Invece abbiamo assistito a scenari inquietanti: un ragazzo si è ritrovato nell’Ufficio Patrimonio a vedersi chiedere da parte di una dirigente di fare un disegno di piazza Municipio per indicare l’ubicazione delle apparecchiature, ed addirittura una volta fatto il disegno gli è stato detto testualmente “che era da scuole elementari”, il medesimo ragazzo è stato poi buttato fuori dal Ufficio del Capo Gabinetto accusato di maleducazione, solo perché stava usando la voce grossa (cosa che il nostro attuale sindaco nella vita ha fatto più e più volte in questi casi) lamentandosi che nel suddetto Ufficio Patrimonio, la mattina del concerto, non ci fosse nessuno che ci potesse dare l’autorizzazione per il suolo pubblico, poiché era chiusa a chiave in una stanza e la sopra citata dirigente era assente.

Infine, e non per importanza, 24 ore prima ci è stato negato l’accesso al punto luce del Comune ( a circa 5 metri dalle apparecchiature) da parte dell’amministrazione che, con tanto di testimoni (tra i quali un artista che poi ha partecipato all’evento), la mattina prima del concerto ci aveva fatto firmare un protocollo di richiesta del punto luce e ci aveva liquidato dicendo che non ci saremmo dovuti più occupare della questione.
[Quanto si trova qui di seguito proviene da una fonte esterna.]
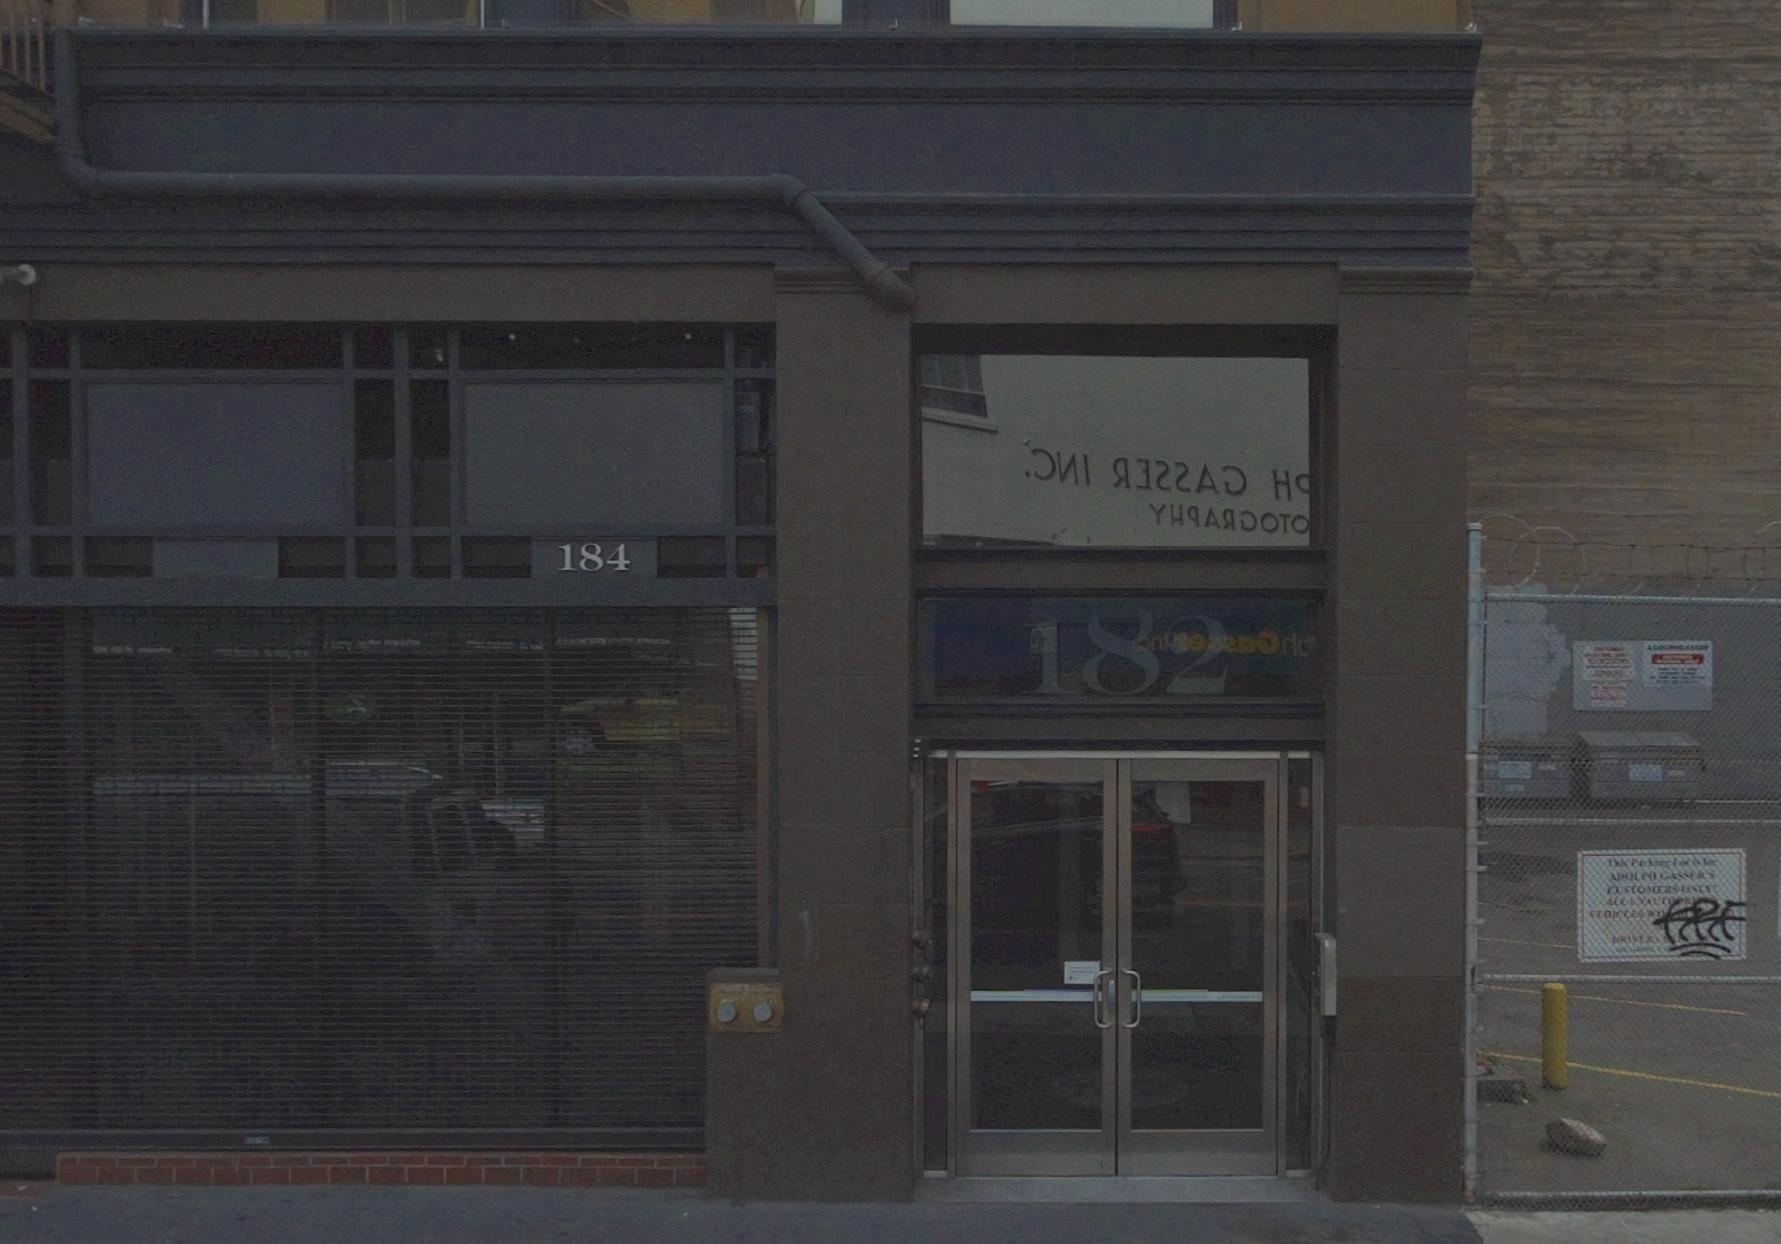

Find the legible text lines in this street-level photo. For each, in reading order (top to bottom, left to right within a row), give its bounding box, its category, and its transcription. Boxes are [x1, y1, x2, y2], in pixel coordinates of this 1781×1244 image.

Mentre invece ce ne siamo dovuti occupare eccome, trovando in 10 ore prima del concerto un gruppo elettrogeno per alimentare la strumentazione. Ma visto che noi non siamo soliti producrre critiche ma proposte, abbiamo nel cassetto una serie di idee per ravvivare le piazze della città con eventi di questo tipo, idee che faciliterebbero tutti i gruppi come noi ad organizzare quel che si vuole: ma per far sì che queste idee vengano attuate, abbiamo bisogno della collaborazione del Comune di Messina e di tutti i Comuni d’Italia, che dovranno mostrare apertura e non demoralizzante chiusura burocratica, come nell’episodio appena raccontato”.